Nicole Reinhart

Personal information
- Full name: Nicole Reinhart
- Born: June 3, 1976 Macungie, Pennsylvania, U.S.
- Died: September 17, 2000 (aged 24) Arlington, Massachusetts, U.S.

Team information
- Discipline: Road & Track
- Role: Rider

= Nicole Reinhart =

American cyclist (1976–2000)

Nicole Louise Reinhart (June 3, 1976 - September 17, 2000) was an American professional track and road racing cyclist who twice won gold medals in cycling at the Pan American Games.

==Early life and education==
Reinhart grew up in Macungie, Pennsylvania in the Lehigh Valley region of the state. She was a nine-time USA Cycling Junior (18 and under) national champion. As a student at Emmaus High School in Emmaus, Pennsylvania, she won three U.S. fitness championships and excelled on Emmaus's cross-country and track teams in the highly competitive East Penn Conference.

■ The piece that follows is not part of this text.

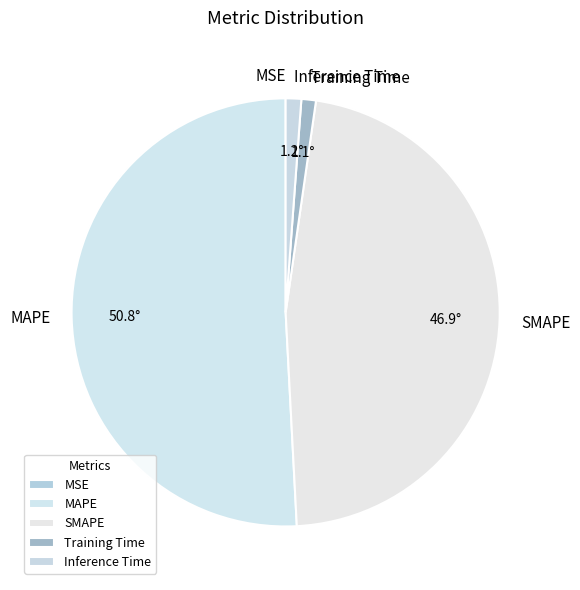

True or false: Inference Time accounts for 1% of the total.

True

==Pan American Games and other championships==
After graduating from Emmaus High School in 1994, Reinhart focused on cycling and won two national élite track championships and two gold medals at the Pan American Games. In 1999, she signed for Saturn Women's Professional Cycling Team and won nine races that year, followed by another 13 in 2000.

==Death==
On September 17, 2000, Reinhart was killed during a 42-mile circuit race held on a 3.5-mile course in Arlington, Massachusetts. Her left pedal and foot hit a concrete curb, and she was thrown from her bicycle and struck a tree. The accident that killed Wouter Weylandt in May 2011 happened in almost precisely the same manner. The event was the last of four races comprising the 2000 BMC Software Cycling Grand Prix. She had won the previous three; the organizers offered $250,000 to any rider who won all four. The prize was donated to her family, who established the Nicole Reinhart Foundation in Macungie, Pennsylvania in her honor. A park or playground at the Cutter School in Arlington, Massachusetts was named in her honor as a memorial, and dedicated in 2001.

In 2004, Reinhart was inducted posthumously into the Lehigh Valley Velodrome Hall of Fame in Breinigsville, Pennsylvania.

==Major cycling achievements==
- 2000 - Saturn Women's Professional Cycling Team
1st Clarendon Cup
- 1st - BMC Software Tour of San Jose (San Jose, California)
- 1st - BMC Software Tour of Houston (Houston, Texas)
- 1st - BMC Software Downtown Criterium (Austin, Texas)
- 1st, Prologue - Redlands Bicycle Classic
- 3rd - Women's 25 km points race, U.S. Olympic Track Trials

- 1999 - Saturn Women's Professional Cycling Team
1st Clarendon Cup
- 1st, Stage 3 (25-mile criterium) - Redlands Bicycle Classic
- 3rd, Prologue - Redlands Bicycle Classic
- 10th - Sea Otter Classic - Final General Classification
  - 10th - Sea Otter Classic (Robert Talbott Pro/Elite Circuit Race)
  - 20th - Sea Otter Classic (Robert Talbott Pro/Elite Time Trial)
  - 38th - Sea Otter Classic (Robert Talbott Pro/Elite Road Stage Race)
- 1998
- 1st, Prologue - Redlands Bicycle Classic
- 1st, Women's 3 km Scratch Race - EDS Spring Classic
- 1st, Women's Miss and Out - EDS Spring Classic
- 3rd, Women's 500 m Sprint - UCI World Track Cup

- 1997
- 1st, Women's 500 m Sprint - EDS Track Cup
- 1st, Women's Points Race - EDS Track Cup
- Quarterfinals, Women's Match Sprint - UCI World Track Cup

- 1996
- 1st, Women's 500 m Sprint - Pan American Championships
- 1st, Road race - Pan American Championships

- 1994
- 17-18 2000m TT - USA Junior Women Track Champion
- 17-18 Criterium - USA Junior Women Road Champion
- 1993
- 17-18 Points Race - USA Junior Women Track Champion
- 17-18 Sprints - USA Junior Women Track Champion
- 17-18 Criterium - USA Junior Women Road Champion
- 1992
- 15-16 Omnium - USA Junior Women Track Champion
- 15-16 Criterium - USA Junior Women Road Champion
- 15-16 Road - USA Junior Women Road Champion

=== U.S. national records ===
- 11.666 seconds - Junior Women Track Time Trial Flying Start (200 m), Quito, Ecuador, July 26, 1994 (since broken).